One of the problems with this situation is it's leading DBAs to be a bit lazy when investigating an error/problem.  Just because you can't immediately explain the situation doesn't mean the release is to blame.  Take a recent situation.  We had a spurious "ORA-15041: diskgroup space exhausted" error during weekend processing.  A quick check showed DBFLASH was at 10% free (which was the diskgroup that received the error), leaving nearly 700 GB available for archivelogs.  All main processing was done and the error didn't occur again, so the conclusion was 10.2.0.2 threw out a bogus error and the database is fine.

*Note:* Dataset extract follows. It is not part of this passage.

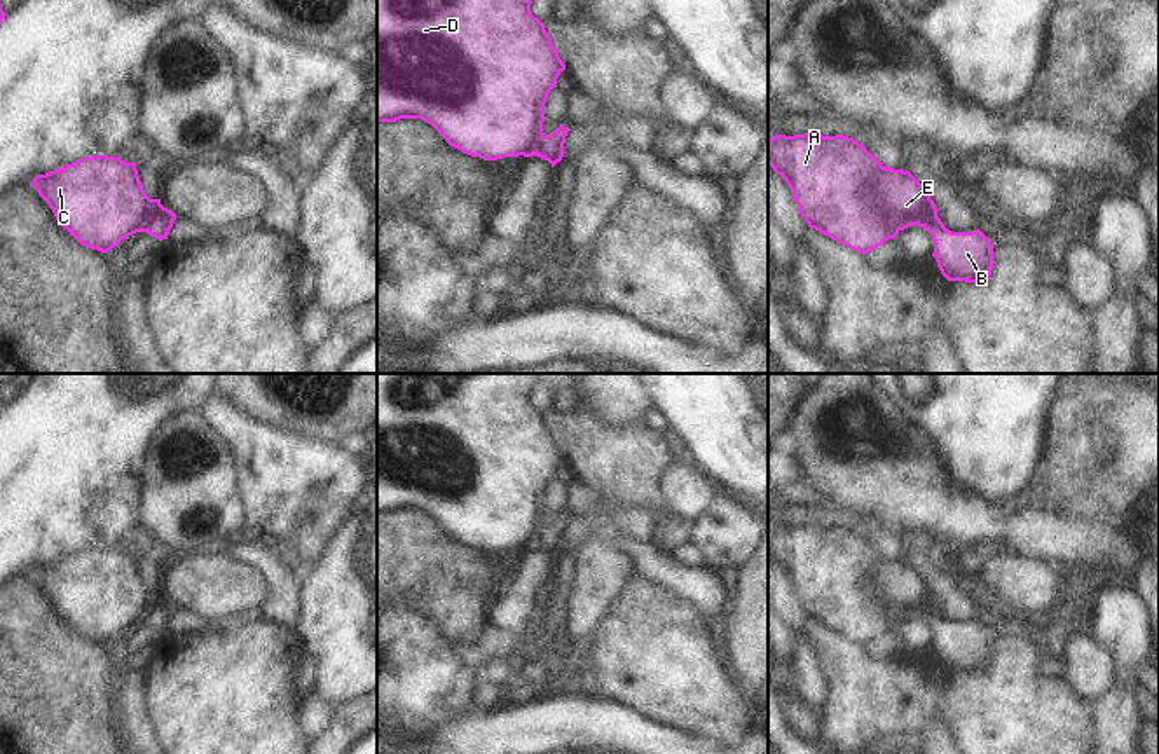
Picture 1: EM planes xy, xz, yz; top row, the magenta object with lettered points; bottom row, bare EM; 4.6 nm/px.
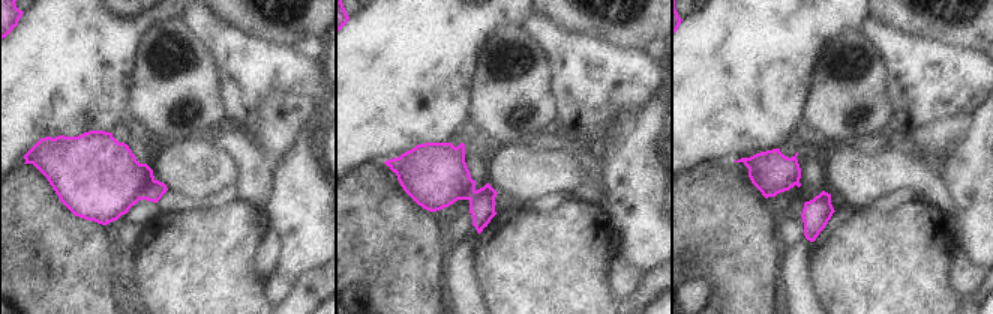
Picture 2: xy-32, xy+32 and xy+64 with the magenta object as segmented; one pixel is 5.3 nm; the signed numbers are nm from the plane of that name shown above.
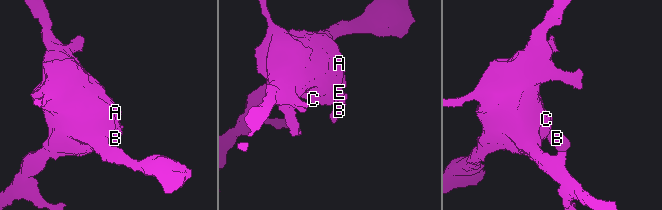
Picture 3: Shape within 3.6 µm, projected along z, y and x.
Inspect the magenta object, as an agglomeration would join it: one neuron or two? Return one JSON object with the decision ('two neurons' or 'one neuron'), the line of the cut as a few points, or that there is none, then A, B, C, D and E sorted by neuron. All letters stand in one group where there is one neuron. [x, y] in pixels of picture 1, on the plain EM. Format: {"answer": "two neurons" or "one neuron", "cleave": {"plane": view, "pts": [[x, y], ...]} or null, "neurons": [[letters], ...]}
{"answer": "two neurons", "cleave": {"plane": "xy", "pts": [[161, 596], [144, 622]]}, "neurons": [["A", "C", "D", "E"], ["B"]]}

But, ORA-15041 aren't typically errors that are bogus.  You either have enough space or you don't and if you're getting this error yet you have free space, then it may be time to panic.  In this case further investigation into ASM alert logs revealed the underlying issue - inconsistent LUN sizes within the diskgroup.  One of the ASM alert logs had generated messages similar to "WARNING: allocation failure on disk ASMxxx for file 3660 xnum 24" at the same time of the ORA-15041 errors.  It turns out the LUN ASMxxx was ½ the expected size, compared to all other LUNs in the diskgroup.  This issue snuck through our regular safeguards because a mistake was made creating it's partition.  Only ½ the cylinders were assigned and system administration output from presenting the LUNs lists the LUN, not the actual partition, so the size on this report was what we expected.

To me this is a good example of the importance of understanding what your database is telling you.

Friday, May 25, 2012

tar + find + "." = too Many Files

I know this blog post has a somewhat strange title, especially for a DBA, but it's all related to an issue I ran into recently that was more difficult to resolve than it should have been, mostly due to time constraints.

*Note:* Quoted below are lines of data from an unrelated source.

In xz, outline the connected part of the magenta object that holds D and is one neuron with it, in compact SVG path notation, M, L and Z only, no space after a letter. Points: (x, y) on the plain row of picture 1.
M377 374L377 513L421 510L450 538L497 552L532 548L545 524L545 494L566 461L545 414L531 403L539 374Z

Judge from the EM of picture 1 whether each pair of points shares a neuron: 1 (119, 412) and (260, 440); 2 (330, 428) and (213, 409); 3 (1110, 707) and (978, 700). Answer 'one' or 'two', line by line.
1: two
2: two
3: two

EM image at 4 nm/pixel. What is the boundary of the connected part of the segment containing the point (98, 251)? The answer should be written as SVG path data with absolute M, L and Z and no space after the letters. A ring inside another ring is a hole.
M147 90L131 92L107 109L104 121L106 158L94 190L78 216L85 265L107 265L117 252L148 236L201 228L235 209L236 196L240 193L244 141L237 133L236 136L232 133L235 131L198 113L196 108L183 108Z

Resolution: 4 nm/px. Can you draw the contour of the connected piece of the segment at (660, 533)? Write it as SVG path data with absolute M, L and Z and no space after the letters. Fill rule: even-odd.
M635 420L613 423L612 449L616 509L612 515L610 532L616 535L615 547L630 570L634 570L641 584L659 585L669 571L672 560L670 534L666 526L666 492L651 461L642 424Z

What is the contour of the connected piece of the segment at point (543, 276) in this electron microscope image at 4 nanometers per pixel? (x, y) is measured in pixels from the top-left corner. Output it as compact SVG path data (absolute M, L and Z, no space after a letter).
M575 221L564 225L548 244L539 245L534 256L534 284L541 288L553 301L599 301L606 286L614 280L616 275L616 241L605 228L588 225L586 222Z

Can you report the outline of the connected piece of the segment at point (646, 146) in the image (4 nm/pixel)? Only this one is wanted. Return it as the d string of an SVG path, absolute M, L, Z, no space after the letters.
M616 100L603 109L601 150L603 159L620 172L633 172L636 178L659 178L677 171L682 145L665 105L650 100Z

I was working on an issue under Oracle 10gR2.  I had to load all trace and log files under /bdump and /udump to MOS for help in analyzing the problem.  The system was a 4-node RAC and even with regular file cleanup jobs running nightly those directories had hundreds of files each.  But, I knew a specific time range and wanted all files and directories, so I just used "tar" with the file list generated from a "find" command using the "-mmin" argument.

After looking more closely after the first few tarballs were created I found that ALL files were getting tar'ed each time, as if the "find" command's argument was being ignored.  I ran the "find" separately, which worked as expected, but when used as input for "tar" it gave me all files.

It turns out my problem was the "." directory.  I don't think twice about seeing the current directory (".") or the parent directory ("..") in listings, but they obviously can affect output of commands.  As a simple example of what I ran into, let's say we have 5 files of 1KB, 2KB, ... 5KB in size and need to create a tarball of any over 2KB.

First, create files for the simple test:

for KB in 1 2 3 4 5
do
   dd if=/dev/zero of=${KB}kb_file.txt bs=1024 count=$KB
done

% ls -ltr
total 24
-rw-r--r--  1 oracle oinstall 5120 May 25 16:18 5kb_file.txt
-rw-r--r--  1 oracle oinstall 4096 May 25 16:18 4kb_file.txt
-rw-r--r--  1 oracle oinstall 3072 May 25 16:18 3kb_file.txt
-rw-r--r--  1 oracle oinstall 2048 May 25 16:18 2kb_file.txt
-rw-r--r--  1 oracle oinstall 1024 May 25 16:18 1kb_file.txt

Next, show that the "find" command gets what I want:

% find . -size +2049c -ls
 98960    4 drwxr-xr-x   2 oracle   oinstall     4096 May 25 16:18 .
 98971    4 -rw-r--r--   1 oracle   oinstall     3072 May 25 16:18 ./3kb_file.txt
 98972    4 -rw-r--r--   1 oracle   oinstall     4096 May 25 16:18 ./4kb_file.txt
 98973    8 -rw-r--r--   1 oracle   oinstall     5120 May 25 16:18 ./5kb_file.txt

And last, see how this works with "tar":

% tar -cvf 3kb_or_bigger.tar `find . -size +2049c -print`
./
./1kb_file.txt
./2kb_file.txt
./3kb_file.txt
./4kb_file.txt
./5kb_file.txt
tar: ./3kb_or_bigger.tar: file is the archive; not dumped
./3kb_file.txt
./4kb_file.txt
./5kb_file.txt

As can be seen, all files are in the tarball, along with a second set of just those that I really wanted.  What's happening is "." is passed to "tar", which tells "tar" to pull all files from that directory.  Filtering on filename and/or file type in the "find" command would resolve this, but at the time I was taking every shortcut possible.  You can bet that I'll respect the "." directory more from now on!